Background: The goal of this article is to assess the value of endovascular techniques for the salvage of fistulas that fail to mature.
Methods: Over a 6-year period, 52 dysfunctional and 17 thrombosed immature forearm fistulas (mean age 10 weeks) were treated by interventional radiology. Angiography was performed by puncture of the brachial artery but dilation of underlying stenoses was performed after cannulation of the fistula itself, whenever possible, with a balloon never smaller than 5 mm. Embolization or ligation of any type of vein was never indicated and never performed. For thrombosed fistulas, significant clots were removed by manual catheter-directed aspiration.

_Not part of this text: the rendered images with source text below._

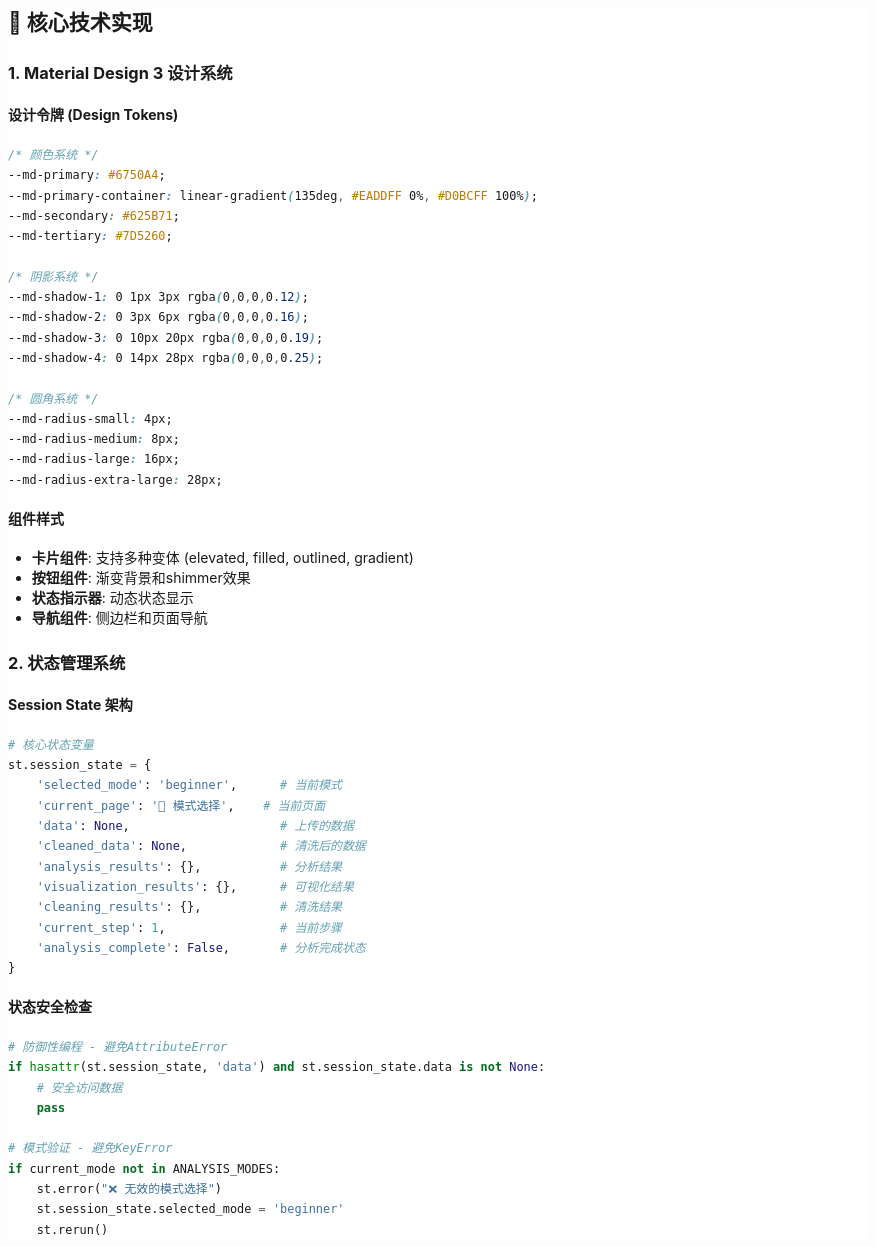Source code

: ## 🔧 核心技术实现

### 1. Material Design 3 设计系统

#### 设计令牌 (Design Tokens)
```css
/* 颜色系统 */
--md-primary: #6750A4;
--md-primary-container: linear-gradient(135deg, #EADDFF 0%, #D0BCFF 100%);
--md-secondary: #625B71;
--md-tertiary: #7D5260;

/* 阴影系统 */
--md-shadow-1: 0 1px 3px rgba(0,0,0,0.12);
--md-shadow-2: 0 3px 6px rgba(0,0,0,0.16);
--md-shadow-3: 0 10px 20px rgba(0,0,0,0.19);
--md-shadow-4: 0 14px 28px rgba(0,0,0,0.25);

/* 圆角系统 */
--md-radius-small: 4px;
--md-radius-medium: 8px;
--md-radius-large: 16px;
--md-radius-extra-large: 28px;
```

#### 组件样式
- **卡片组件**: 支持多种变体 (elevated, filled, outlined, gradient)
- **按钮组件**: 渐变背景和shimmer效果
- **状态指示器**: 动态状态显示
- **导航组件**: 侧边栏和页面导航

### 2. 状态管理系统

#### Session State 架构
```python
# 核心状态变量
st.session_state = {
    'selected_mode': 'beginner',      # 当前模式
    'current_page': '🎯 模式选择',    # 当前页面
    'data': None,                     # 上传的数据
    'cleaned_data': None,             # 清洗后的数据
    'analysis_results': {},           # 分析结果
    'visualization_results': {},      # 可视化结果
    'cleaning_results': {},           # 清洗结果
    'current_step': 1,                # 当前步骤
    'analysis_complete': False,       # 分析完成状态
}
```

#### 状态安全检查
```python
# 防御性编程 - 避免AttributeError
if hasattr(st.session_state, 'data') and st.session_state.data is not None:
    # 安全访问数据
    pass

# 模式验证 - 避免KeyError
if current_mode not in ANALYSIS_MODES:
    st.error("❌ 无效的模式选择")
    st.session_state.selected_mode = 'beginner'
    st.rerun()
```
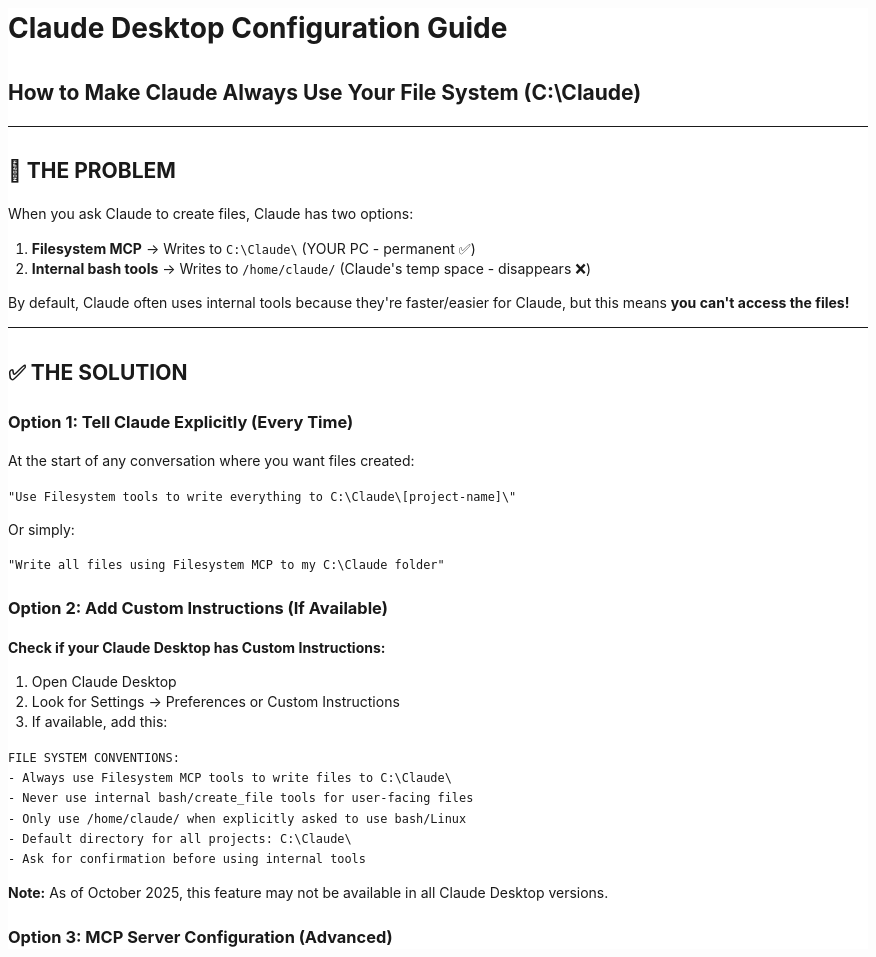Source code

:# Claude Desktop Configuration Guide
## How to Make Claude Always Use Your File System (C:\Claude)

---

## 🎯 THE PROBLEM

When you ask Claude to create files, Claude has two options:

1. **Filesystem MCP** → Writes to `C:\Claude\` (YOUR PC - permanent ✅)
2. **Internal bash tools** → Writes to `/home/claude/` (Claude's temp space - disappears ❌)

By default, Claude often uses internal tools because they're faster/easier for Claude, but this means **you can't access the files!**

---

## ✅ THE SOLUTION

### Option 1: Tell Claude Explicitly (Every Time)
At the start of any conversation where you want files created:

```
"Use Filesystem tools to write everything to C:\Claude\[project-name]\"
```

Or simply:
```
"Write all files using Filesystem MCP to my C:\Claude folder"
```

### Option 2: Add Custom Instructions (If Available)

**Check if your Claude Desktop has Custom Instructions:**
1. Open Claude Desktop
2. Look for Settings → Preferences or Custom Instructions
3. If available, add this:

```
FILE SYSTEM CONVENTIONS:
- Always use Filesystem MCP tools to write files to C:\Claude\
- Never use internal bash/create_file tools for user-facing files
- Only use /home/claude/ when explicitly asked to use bash/Linux
- Default directory for all projects: C:\Claude\
- Ask for confirmation before using internal tools
```

**Note:** As of October 2025, this feature may not be available in all Claude Desktop versions.

### Option 3: MCP Server Configuration (Advanced)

A covered stent (Passager) was used in cases of dilation-induced rupture not controlled by balloon tamponade.
Results: An underlying stenosis was diagnosed in 100% of cases. Half of them were located in the anastomotic area. The initial success rate of interventional radiology was 97%. Dilation-induced rupture occurred in nine cases (13%) but stents were necessary in only two cases. The rate of significant clinical complications was 2.8% (bacteraemia, pseudoaneurysm). Primary and secondary patency rates at 1 year were 39 and 79%, respectively.
Conclusions: Delayed maturation of native fistulas should lead systematically to imaging as an underlying stenosis is diagnosed in all cases. Interventional radiology can treat the majority of cases and achieve a 97% success rate but early recurrence of stenoses can occur. Multidisciplinary re-evaluation of the patient must, therefore, be performed after radiological salvage of the fistula.